In striking down a federal trademark statute that allowed the government to reject trademark applications for names it considered insulting to persons or groups, the Court reasoned that “trademarks are private, not government, speech,” and should therefore “not be banned on the ground that it expresses ideas that offend.”
The Rutherford Institute filed an amicus brief in the case on behalf of “The Slants,” an Asian-American dance rock band whose trademark application was rejected by the U.S. Patent and Trademark Office (PTO) on the grounds that it might disparage or offend persons of Asian heritage. The Court’s ruling is expected to impact a similar legal challenge mounted by the Washington Redskins football team, whose trademark protection was revoked by the PTO under the same federal statute.
The SCOTUS opinion and The Rutherford Institute’s amicus brief in Matal v.

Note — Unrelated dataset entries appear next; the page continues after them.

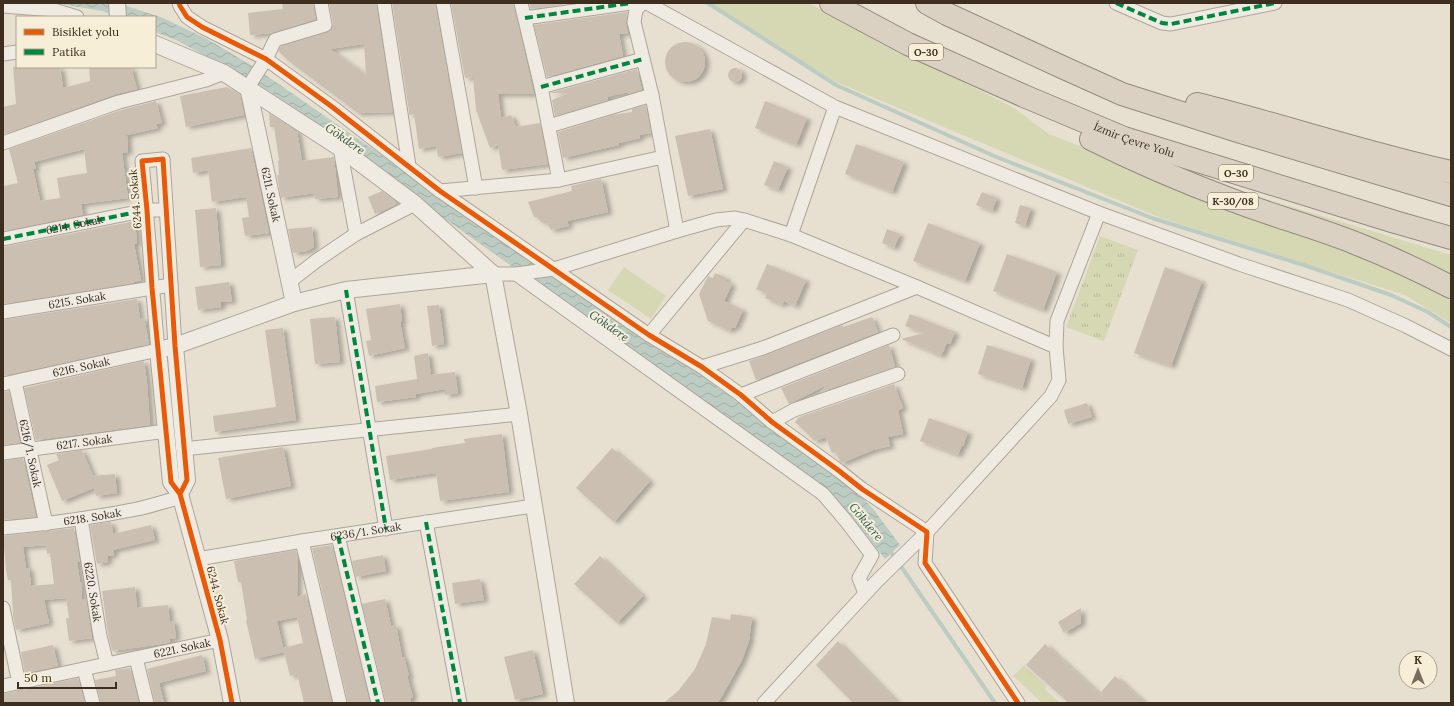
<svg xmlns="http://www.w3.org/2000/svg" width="1454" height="706" font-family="Lora,serif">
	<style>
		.green { fill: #d6d7b3 }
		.park { fill: url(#park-tufts) }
		.water { fill: url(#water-waves) }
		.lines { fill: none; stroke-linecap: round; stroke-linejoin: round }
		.stream { stroke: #bcccc2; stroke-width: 4 }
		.building { fill: #cbbfb2; fill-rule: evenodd; filter: url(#shadow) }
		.minor-casing { stroke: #ada599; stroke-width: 15 }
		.tertiary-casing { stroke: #ada599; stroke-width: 18 }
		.motorway-casing { stroke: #928b80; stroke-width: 24 }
		.minor { stroke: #efebe3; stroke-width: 13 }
		.tertiary { stroke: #efebe3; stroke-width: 16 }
		.motorway { stroke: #dad1c2; stroke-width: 22 }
		.quiet { stroke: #00873e; stroke-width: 4; stroke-dasharray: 8 4; stroke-linecap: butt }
		.cycleway-casing { stroke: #f7eed8; stroke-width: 8 }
		.cycleway { stroke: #e8590c; stroke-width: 5 }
		.labels { text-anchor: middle; stroke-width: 4; stroke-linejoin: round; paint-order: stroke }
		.shield { fill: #f7eed8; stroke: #756857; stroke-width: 1 }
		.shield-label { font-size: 10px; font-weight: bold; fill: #3d2e20 }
		.street-label { font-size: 11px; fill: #3d2e20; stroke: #f7eed8 }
		.water-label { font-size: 12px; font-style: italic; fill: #2f5d5a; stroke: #f7eed8 }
	</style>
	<defs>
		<pattern id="park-tufts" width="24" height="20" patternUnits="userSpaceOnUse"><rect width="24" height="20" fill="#d6d7b3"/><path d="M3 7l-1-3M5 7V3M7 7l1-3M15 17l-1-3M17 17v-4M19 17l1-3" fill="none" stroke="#b9b99a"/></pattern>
		<pattern id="water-waves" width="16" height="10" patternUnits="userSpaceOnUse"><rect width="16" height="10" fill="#bcccc2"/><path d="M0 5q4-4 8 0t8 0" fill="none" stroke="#a2b0a6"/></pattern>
		<filter id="shadow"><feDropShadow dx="4.5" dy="2.5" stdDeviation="2" flood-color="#0004"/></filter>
	</defs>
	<rect width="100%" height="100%" fill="#e7e0d1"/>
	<!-- green -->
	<path class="green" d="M703,3H808L1014,108L1049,134L1271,222L1346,245L1451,299V323L1405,295L1161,218L834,81Z
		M1269,200L1451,255V277L1418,257Z
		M624,267L666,296L651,319L608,290Z
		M1024,665L1047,687L1045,689L1060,703H1042L1013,676Z"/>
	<!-- park -->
	<path class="park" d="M1100,236L1138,250L1104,341L1066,327Z"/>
	<!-- water -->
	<path class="water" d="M56,3H118L163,18L207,39L251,65L699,374L847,481L874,510L900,545L885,559L855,521L825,489L244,76L176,40L155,32V17H117L102,11Z"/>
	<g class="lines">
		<!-- stream -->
		<path class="stream" d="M708,3L836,85L994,156L1152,218L1307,266L1391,295L1428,312L1451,327
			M889,549L995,703"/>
	</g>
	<!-- building -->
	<path class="building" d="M282,3H313L316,19L272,33L250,35L248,13L283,9Z
		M329,3H376L393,112L358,113L290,62L278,51L281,46L330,31L333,24ZM364,44L366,75L330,49Z
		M392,3H435L462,153L438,157L436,146L419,149L414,114L409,115V111Z
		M451,3H513L534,94H498L501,118L511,115L516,127L540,123L548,164L502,170L498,145L490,148L476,110L473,77L465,78Z
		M529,3H574L531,9Z
		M627,12L626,24L628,33L619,34L623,56L547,77L534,25Z
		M665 62a20 20 0 1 1 40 0a20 20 0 1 1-40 0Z
		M13,67H60L63,88L90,81L89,67H131L137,89L116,94L5,134L3,133V107L16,104Z
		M728 75a7 7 0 1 1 14 0a7 7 0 1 1-14 0Z
		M637,69L642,90L629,94L628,92L607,97L608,100L555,116L552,100L569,93H550Z
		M227,87L240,95L244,115L186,127L180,96Z
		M156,101L162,123L156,124L158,128L127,135L128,152L122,153L128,198L81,204L83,215L3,231V186L18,183L9,149L121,110ZM84,149L87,173L57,178L60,198L40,201L33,169L36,168L34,162Z
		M765,101L807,118L796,145L755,128Z
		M646,105L651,133L639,135L640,138L619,143V145L563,158L558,132L612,115L632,112V109Z
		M269,113L297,131L302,161L334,157L338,197L315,199L314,193L281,198L277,175H279L278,161L279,160L274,127H270Z
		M710,129L723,189L688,196L675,136Z
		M856,144L904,162L892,192L845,174Z
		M251,148L269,233L245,236L242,218L249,217L246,197L212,202L208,170L193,173L191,158Z
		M774,161L788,167L778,190L764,185Z
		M601,179L608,212L567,221L569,226L551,230L546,222H541L537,217H534L528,202L572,191L571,186Z
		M382,191L394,200L396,205L375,214L368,197Z
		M982,192L997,198L992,211L976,205Z
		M1020,205L1031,208L1025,226L1015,223Z
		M216,208L221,265L200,267L195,210Z
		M135,221L137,243L134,244L141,280L134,282V283L3,304V247Z
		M928,223L980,243L965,281L913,261Z
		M312,227L314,247L307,251L293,253L288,229Z
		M887,229L900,234L894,248L882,243Z
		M1007,254L1057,272L1043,310L993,291Z
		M767,264L806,280L795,306L784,301L782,305L765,298L767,294L756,289Z
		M1165,267L1202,281L1171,366L1134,353Z
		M715,273L727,278L725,281L732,284L724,301L743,310L735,328L732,327L730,331L708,321L699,294L708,276L713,278Z
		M229,282L232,301L221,302V307L198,310L195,287Z
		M137,299L140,319L144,318L149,344L3,376V320Z
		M400,304L402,322H400L405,348L369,356L366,341L371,340L366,309Z
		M439,305L444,344L432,346L427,306Z
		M910,314L955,332L950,344L947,343L941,356L901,339L924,333L905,326Z
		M335,317L340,362L315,364L310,319Z
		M872,317L878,332L756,380L749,361L766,355L842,325L843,327Z
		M283,328L296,420L215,432L213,416L276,407L265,330Z
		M889,345L895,367L820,392L827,385L789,404L781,388Z
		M987,345L1031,359L1022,388L978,374Z
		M428,353L431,375L455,372L458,393L445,395V389L416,394V397L377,402L375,386L417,379L414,356Z
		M144,361L147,383L150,425L36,440L24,388Z
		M894,384L903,408L898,410L903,434L888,437L890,446L873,450L842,463L840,462L836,452L832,453L826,437L815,441L795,422L799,417Z
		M9,391L20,443L3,445V392Z
		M1087,403L1092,417L1068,424L1064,410Z
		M929,418L968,432L963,446L962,445L958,455L920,441Z
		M502,434L509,492L440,501L436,473L390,480L386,456L432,449V448L465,443L464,439Z
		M283,447L291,486L226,499L218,458Z
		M612,448L650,481L614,522L576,488Z
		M82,450L93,476L115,474L117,493L96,496L94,488L62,501L47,465L59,460L56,454Z
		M23,458L36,517L3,520V461Z
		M111,522L113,534L151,525L155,540L113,550L114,555L107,556L108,562L97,564L90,525Z
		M74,528L80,562H77L80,582H81L82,600L86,599L92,638L69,641L66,618H69L66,598L44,600L49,623L16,630L13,615L11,580H8L6,570L3,536ZM46,545L47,554L50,553L54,584L31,586L29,568H26L23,547Z
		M332,545L370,703H348L312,548Z
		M296,550L298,561L297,597L306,594L332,703H304L297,674L290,676L283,648L303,643L297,617L277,621L284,652L255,659L246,621L247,620L241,582H238L234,561Z
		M383,555L386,571L356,577L352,561Z
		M600,556L643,596L617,623L574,584Z
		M480,579L484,600L455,604L452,583Z
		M135,587L137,608L168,605L170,622L174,621L176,638L169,639L170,642L168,643L112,651L108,634L102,591Z
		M385,599L391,626L396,625L402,657H404L409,676H407L413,697L410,698L411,703H386L362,604Z
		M1081,608V623L1064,633L1058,622Z
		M731,614L752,617L749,641L742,660L721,698L717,703H664L679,690L695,669L706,644L712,617L730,620Z
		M838,641L845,649L898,703H853L816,665Z
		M1045,644L1104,698L1101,692L1115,676L1145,703H1069L1026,665Z
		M53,645L58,666L25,673L21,652Z
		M533,650L543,694L515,700L504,657Z
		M202,655L206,671L159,683L164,703H155L147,669Z
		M130,668L139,703H101L95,680L116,676L115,670Z
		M78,678L85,703H3V694Z"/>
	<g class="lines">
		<defs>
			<g id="minor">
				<path d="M179,3L180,6L187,17L202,27L266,59L331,106L440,191L649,335L702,367L741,395L772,422L838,470L862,489L927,532L925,563L1018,703"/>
				<path d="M384,3L409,166"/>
				<path d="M443,3L476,188"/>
				<path d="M521,3L541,87L559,180"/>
				<path d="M642,3L636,10L634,22L652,95L677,231"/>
				<path d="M647,3L835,107L1099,213L1239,264L1348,300L1406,326L1451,349"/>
				<path d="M1116,3L1162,23L1171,24L1275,3"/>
				<path d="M3,6L54,10L77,17"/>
				<path d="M525,18L631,3"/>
				<path d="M3,54L17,52"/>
				<path d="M248,87L266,59L275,40L325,25L321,3"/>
				<path d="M541,87L643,59"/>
				<path d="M549,126L652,95"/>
				<path d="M3,143L119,102L206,80L224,73"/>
				<path d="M340,148L356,234"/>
				<path d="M440,191L559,180L663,157"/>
				<path d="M791,235L835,107"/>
				<path d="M3,239L147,210H166"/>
				<path d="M493,274H516L823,494L846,521L872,555L859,578L865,593"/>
				<path d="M516,274L554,269L677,231L716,220L735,218L744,220L791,235L917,287L1056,347"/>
				<path d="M289,282L316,261L356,234L415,204"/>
				<path d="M346,290L386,529"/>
				<path id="s1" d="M3,312L171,285"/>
				<path d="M649,335L744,220"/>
				<path d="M702,367L763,348L917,287"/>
				<path id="s2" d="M15,382L46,524"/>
				<path id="s3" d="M3,384L158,350C152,287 148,224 142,161L163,159L175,346"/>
				<path d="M741,395L893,335"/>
				<path d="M772,422L794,410L898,374"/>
				<path d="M183,449L519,414"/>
				<path id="s4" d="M3,453L166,431"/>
				<path id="s5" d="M81,519L100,636L107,664"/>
				<path d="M426,522L460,703"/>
				<path id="s6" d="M3,528C48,524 92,518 137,509C151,506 166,501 181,497"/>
				<path d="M338,536L378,703"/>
				<path d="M302,541L340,703"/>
				<path id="s7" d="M198,559L302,541L533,506"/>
				<path d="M3,608L19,683"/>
				<path d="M136,658L147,703"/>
				<path d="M84,669L93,703"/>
				<path id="s8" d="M3,686L220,640"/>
				<path d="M764,703L877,581L927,532L1051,396L1059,380L1056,347L1057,321L1099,213"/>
			</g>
			<g id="tertiary">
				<path d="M117,3L118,17"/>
				<path d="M155,44L224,73L340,148L415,204L493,274L519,414L566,703"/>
				<path id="s9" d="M248,87L294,303"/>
				<path d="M175,346L187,480L180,494"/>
				<path d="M232,703L220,640L180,494L171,482L158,350L175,346L294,303L346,290L493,274"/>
			</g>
			<g id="motorway">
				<path id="s10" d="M831,3L908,44L1024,96L1124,138L1395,222L1451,238"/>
				<path d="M927,3L947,14L1062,67L1122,94L1241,132L1451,195"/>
				<path d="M1197,104C1282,125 1365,153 1451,172"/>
				<path d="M1091,139C1137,162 1184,182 1232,200C1273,216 1315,227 1355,243C1388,256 1420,271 1451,287"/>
			</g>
		</defs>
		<!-- minor casing -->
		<use href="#minor" class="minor-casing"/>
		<!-- tertiary casing -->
		<use href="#tertiary" class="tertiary-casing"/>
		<!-- motorway casing -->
		<use href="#motorway" class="motorway-casing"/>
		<!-- minor -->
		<use href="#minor" class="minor"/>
		<!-- tertiary -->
		<use href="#tertiary" class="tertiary"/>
		<!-- motorway -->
		<use href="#motorway" class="motorway"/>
		<!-- quiet -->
		<g class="quiet">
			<path d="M1116,3L1162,23L1171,24L1275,3"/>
			<path d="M525,18L631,3"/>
			<path d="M541,87L643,59"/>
			<path id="s11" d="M3,239L147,210"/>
			<path d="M346,290L386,529"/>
			<path d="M426,522L460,703"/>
			<path d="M338,536L378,703"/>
		</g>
		<defs>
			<path id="cycleway" d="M179,3L180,6L187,17L202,27L266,59L331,106L440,191L649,335L702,367L741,395L772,422L838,470L862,489L927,532L925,563L1018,703
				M180,494L187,480L175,346L163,159L142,161L147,210L152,288L171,482L180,494L220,640L232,703"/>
		</defs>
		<!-- cycleway casing -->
		<use href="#cycleway" class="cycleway-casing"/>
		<!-- cycleway -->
		<use href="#cycleway" class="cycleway"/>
	</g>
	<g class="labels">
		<!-- shield labels -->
		<g class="shield">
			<rect x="909" y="44" width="34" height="16" rx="3"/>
			<rect x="1219" y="165" width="34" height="16" rx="3"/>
			<rect x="1208" y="193" width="50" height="16" rx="3"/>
		</g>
		<g class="shield-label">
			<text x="926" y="56">O-30</text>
			<text x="1236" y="177">O-30</text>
			<text x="1233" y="205">K-30/08</text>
		</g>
		<!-- street labels -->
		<g class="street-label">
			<text dy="4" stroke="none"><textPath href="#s10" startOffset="333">İzmir Çevre Yolu</textPath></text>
			<text dy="4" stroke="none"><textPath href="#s9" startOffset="110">6211. Sokak</textPath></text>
			<text transform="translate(135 199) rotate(-95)" y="4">6244. Sokak</text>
			<text dy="4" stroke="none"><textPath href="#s11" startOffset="73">6214. Sokak</textPath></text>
			<text dy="4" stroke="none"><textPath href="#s1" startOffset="75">6215. Sokak</textPath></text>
			<text dy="4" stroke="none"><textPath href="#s3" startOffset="80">6216. Sokak</textPath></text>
			<text dy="4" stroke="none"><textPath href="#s4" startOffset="82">6217. Sokak</textPath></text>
			<text dy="4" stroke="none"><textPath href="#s2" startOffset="73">6216/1. Sokak</textPath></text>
			<text dy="4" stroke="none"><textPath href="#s6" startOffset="90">6218. Sokak</textPath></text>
			<text dy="4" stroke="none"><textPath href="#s7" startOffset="170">6236/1. Sokak</textPath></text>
			<text dy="4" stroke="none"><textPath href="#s5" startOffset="74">6220. Sokak</textPath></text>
			<text transform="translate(218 595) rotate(75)" y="4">6244. Sokak</text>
			<text dy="4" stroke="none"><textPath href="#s8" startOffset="183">6221. Sokak</textPath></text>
		</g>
		<!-- water labels -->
		<g class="water-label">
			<text transform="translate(345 139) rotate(35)" y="4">Gökdere</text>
			<text transform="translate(609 326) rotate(35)" y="4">Gökdere</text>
			<text transform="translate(866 522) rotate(50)" y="4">Gökdere</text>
		</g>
	</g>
	<!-- border -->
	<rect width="1454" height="706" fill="none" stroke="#3d2e20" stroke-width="8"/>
	<!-- legend -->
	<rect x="16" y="16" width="140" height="52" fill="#f7eed8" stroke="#ada18e"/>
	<rect x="24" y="29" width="20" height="6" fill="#e8590c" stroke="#ada18e"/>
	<text x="52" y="36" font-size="12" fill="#3d2e20">Bisiklet yolu</text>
	<rect x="24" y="49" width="20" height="6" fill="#00873e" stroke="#ada18e"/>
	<text x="52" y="56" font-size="12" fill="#3d2e20">Patika</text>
	<!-- north arrow -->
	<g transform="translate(1418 670)"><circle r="19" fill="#f7eed8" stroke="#ada18e"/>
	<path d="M0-3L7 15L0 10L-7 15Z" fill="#786c5e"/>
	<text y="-6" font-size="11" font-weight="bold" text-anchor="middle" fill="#3d2e20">K</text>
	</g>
	<!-- scale -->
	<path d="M18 682v6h98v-6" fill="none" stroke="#3d2e20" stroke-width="2"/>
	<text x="24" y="682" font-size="12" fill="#3d2e20" stroke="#f7eed8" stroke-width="3" paint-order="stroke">50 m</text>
</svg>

Tam are available at http://www.rutherford.org/. Affiliate attorneys Megan L. Brown, Joshua Turner, Christopher Kelly, Dwayne D. Sam and John T. Lin of Wiley Rein LLP assisted The Rutherford Institute in advancing the arguments in Tam.
“Whether the debate is over a trademark for The Slants or the Redskins, the sticking point remains the same: how much do we really value the First Amendment, and how far are we willing to go to protect someone else’s freedom of speech, even if that speech might be offensive to some?” asked constitutional attorney John W. Whitehead, president of The Rutherford Institute and author of Battlefield America: The War on the American People. “Whatever the rationale for criminalizing speech, the end result remains the same: outright censorship and the creation of a class system that renders speech perceived as politically incorrect, hateful or offensive as inferior and less entitled to the full protection of the law.”